Parameter inference

This example illustrates parameter inference for a single model. (Check also the model selection example if you’re interested in comparing multiple models.)

This notebook can be downloaded here: Parameter Inference.

We’re going to use the following classes from the pyABC package:

  • ABCSMC, our entry point to parameter inference,
  • RV, to define the prior over a single parameter,
  • Distribution, to define the prior over a possibly higher dimensional parameter space,
  • MultivariateNormalTransition, to do a kernel density estimate (KDE) for visualization purposes.

Let’s start to import the necessary classes. We also set up matplotlib and we’re going to use pandas as well.

In [1]:
from pyabc import (ABCSMC, Distribution, RV,
                   MultivariateNormalTransition)
import scipy as sp
import scipy.stats as st
import tempfile
import os
import pandas as pd
import matplotlib.pyplot as plt
%matplotlib inline

Our model is about as simple as it gets. We assume a Gaussian model \(\mathcal{N}(\mathrm{mean}, 1)\) with the single parameter mean. The variance is 1. In this case, the parameter dictionary which is passed to the model has only the single key mean. We name the sampled data just data. It might seem like overcomplicating things to return a whole dictionary, but as soon as we return heterogeneous data this starts to make a lot of sense.

In [2]:
def model(parameter):
    return {"data": parameter["mean"] + sp.randn()}

We then define the prior over the mean to be uniform over the interval \([0, 5]\).

In [3]:
prior = Distribution(mean=RV("uniform", 0, 5))
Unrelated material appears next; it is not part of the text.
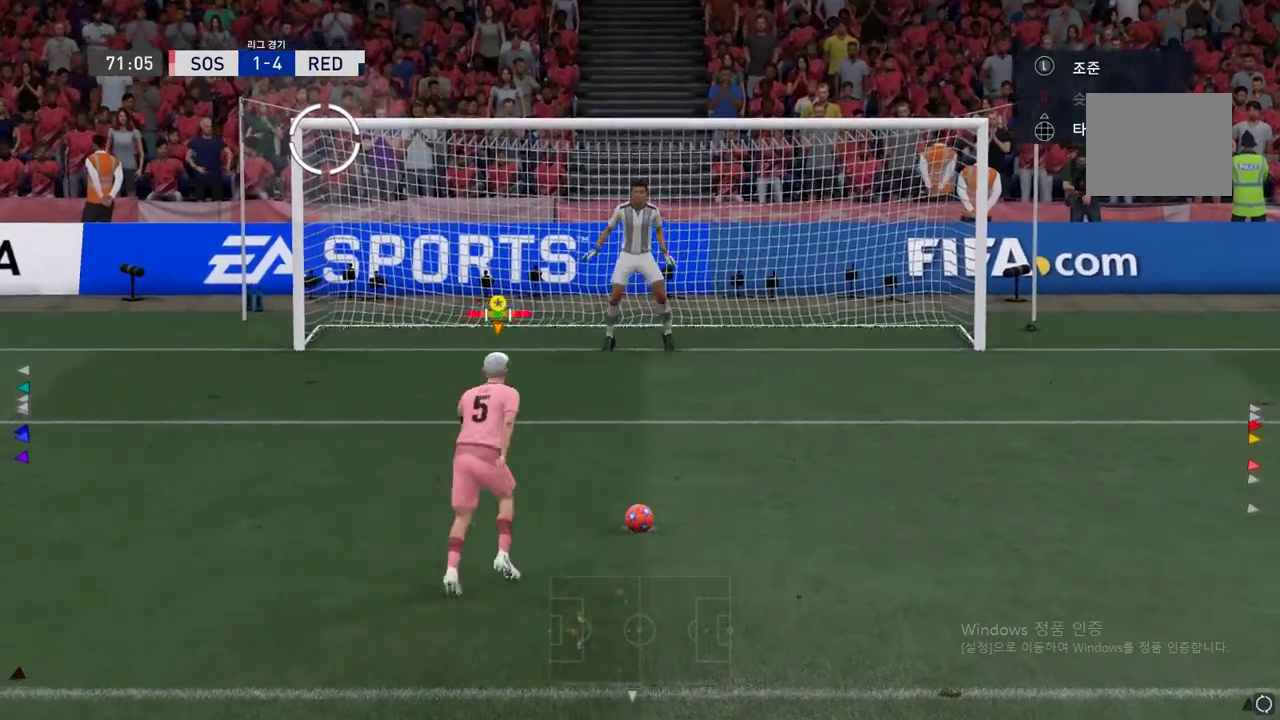
{"buttons": [], "left_stick": "up-left", "right_stick": "center", "events": []}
(Actually, this has to be read as [0, 0+5]. For example, RV("uniform", 1, 5) is uniform over the interval [1,6]. Check the scipy.stats package for details of the definition.) We also need to express when we consider data to be close in form of a distance funtion. We just take the absolute value of the difference here.

In [4]:
def distance(x, y):
    return abs(x["data"] - y["data"])

Now we create the ABCSMC object, passing the model, the prior and the distance to it.

In [5]:
abc = ABCSMC(model, prior, distance)

To get going, we have to specify where to log the ABC-SMC runs. We can later query the database with the help of the History class. Usually you would now have some measure data which you want to know the posterior of. Here, we just assume, that the measured data was 2.5.

In [6]:
db_path = ("sqlite:///" +
           os.path.join(tempfile.gettempdir(), "test.db"))
observation = 2.5
abc.new(db_path, {"data": observation})
INFO:Epsilon:initial epsilon is 1.4445875309564158
INFO:History:Start <ABCSMC(id=1, start_time=2018-02-14 10:37:58.225691, end_time=None)>
Out[6]:
1

The new method returned an integer. This is the id of the ABC-SMC run. This id is only important if more than one ABC-SMC run is stored in the same database.

Let’s start the sampling now. We’ll sample until the acceptance threshold epsilon drops below 0.2. We also specify that we want a maximum number of 10 populations. So whatever is reached first, minimum_epsilon or max_nr_populations will stop further sampling. For the simple model we defined above, this should only take a couple of seconds.

In [7]:
history = abc.run(minimum_epsilon=.2, max_nr_populations=10)
INFO:ABC:t:0 eps:1.4445875309564158
INFO:ABC:t:1 eps:0.6338713934612004
INFO:ABC:t:2 eps:0.31452414559694164
INFO:ABC:t:3 eps:0.16611608563822114
INFO:History:Done <ABCSMC(id=1, start_time=2018-02-14 10:37:58.225691, end_time=2018-02-14 10:38:03.835733)>

The History object returned by ABCSMC.run can be used to query the database. This object is also available via abc.history

In [8]:
history is abc.history
Out[8]:
True

Now we visualize the probability density functions. The vertical line indicates the location of the observation. Given our model, we expect the mean to be close to the observed data.

In [9]:
from pyabc.visualization import plot_kde_1d
fig, ax = plt.subplots()
for t in range(history.max_t+1):
    df, w = history.get_distribution(m=0, t=t)
    plot_kde_1d(df, w,
                xmin=0, xmax=5,
                x="mean", ax=ax,
                label="PDF t={}".format(t))
ax.axvline(observation, color="k", linestyle="dashed");
ax.legend();
../_images/examples_parameter_inference_17_0.png

That’s it. Now you can go ahead and try more sophisticated models.